Try the following options:
# Option 1: reduce batch size or context length
batch_size, lookback_length = 1, 2880# Option 2: disable KV cache at runtime (or edit it in config.json for a permanent change)
model.config.use_cache = False
Specification
Architecture
: decoder-only Transformer
Context Length
: up to 11,520
ReNorm
: default=True
KV Cache
: default=True
Patch Length
: 16
Total Parameters
: 8.3B
Activated Parameters
: 0.75B
Number of Layers
: 40
License Agreement
This model is licensed under the Apache-2.0 License.
Citation
If you find Timer-S1 helpful for your research, please cite our paper:
@article{liu2026timer,
title={Timer-S1: A Billion-Scale Time Series Foundation Model with Serial Scaling},
author={Liu, Yong and Su, Xingjian and Wang, Shiyu and Zhang, Haoran and Liu, Haixuan and Wang, Yuxuan and Ye, Zhou and Xiang, Yang and Wang, Jianmin and Long, Mingsheng},
journal={arXiv preprint arXiv:2603.04791},
year={2026}
}
Runs of bytedance-research Timer-S1 on huggingface.co
1.8K
Total runs
25
24-hour runs
141
3-day runs
719
7-day runs
1.8K
30-day runs
More Information About Timer-S1 huggingface.co Model
Timer-S1 huggingface.co is an AI model on huggingface.co that provides Timer-S1's model effect (), which can be used instantly with this bytedance-research Timer-S1 model. huggingface.co supports a free trial of the Timer-S1 model, and also provides paid use of the Timer-S1. Support call Timer-S1 model through api, including Node.js, Python, http.
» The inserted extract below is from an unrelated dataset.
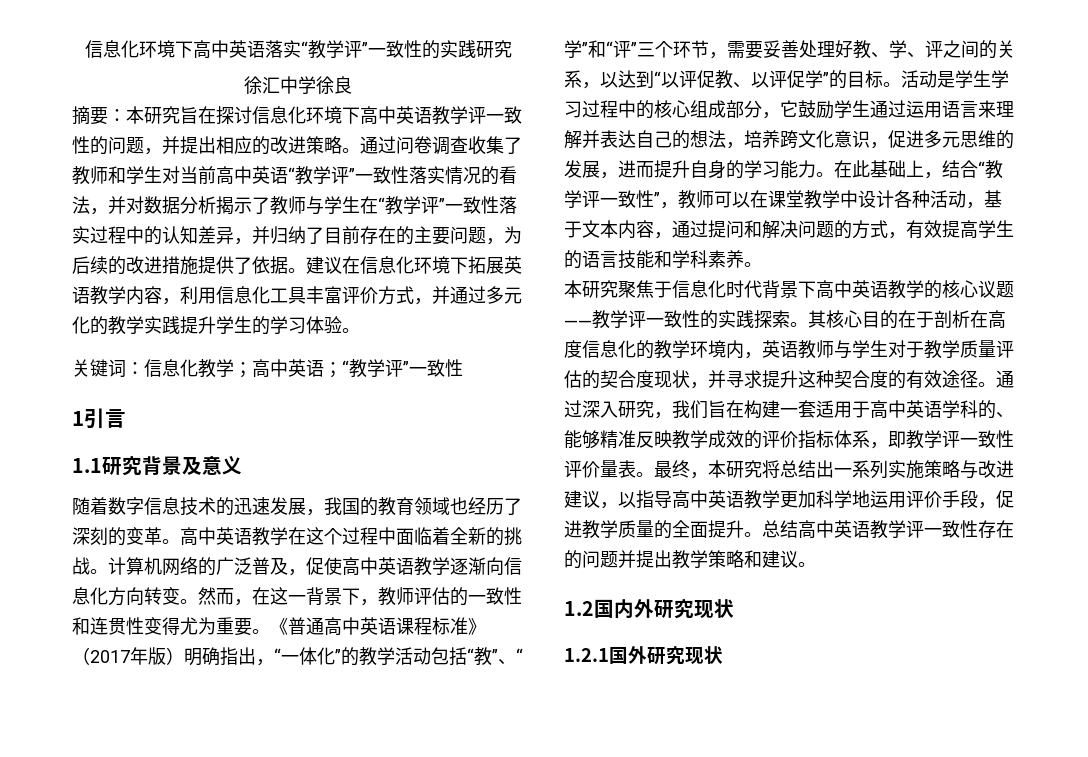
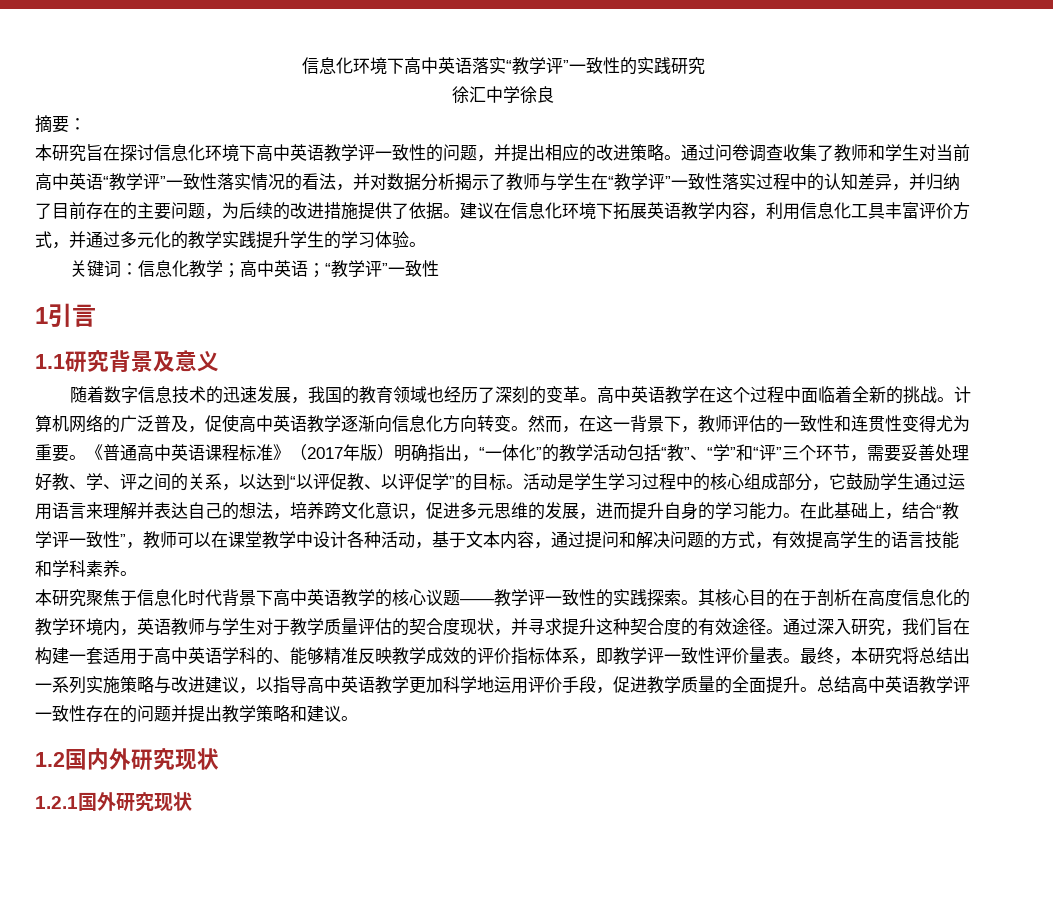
(126, 115) none -> (86, 124) //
Timer-S1 huggingface.co is an online trial and call api platform, which integrates Timer-S1's modeling effects, including api services, and provides a free online trial of Timer-S1, you can try Timer-S1 online for free by clicking the link below.
bytedance-research Timer-S1 online free url in huggingface.co:
Timer-S1 is an open source model from GitHub that offers a free installation service, and any user can find Timer-S1 on GitHub to install. At the same time, huggingface.co provides the effect of Timer-S1 install, users can directly use Timer-S1 installed effect in huggingface.co for debugging and trial. It also supports api for free installation.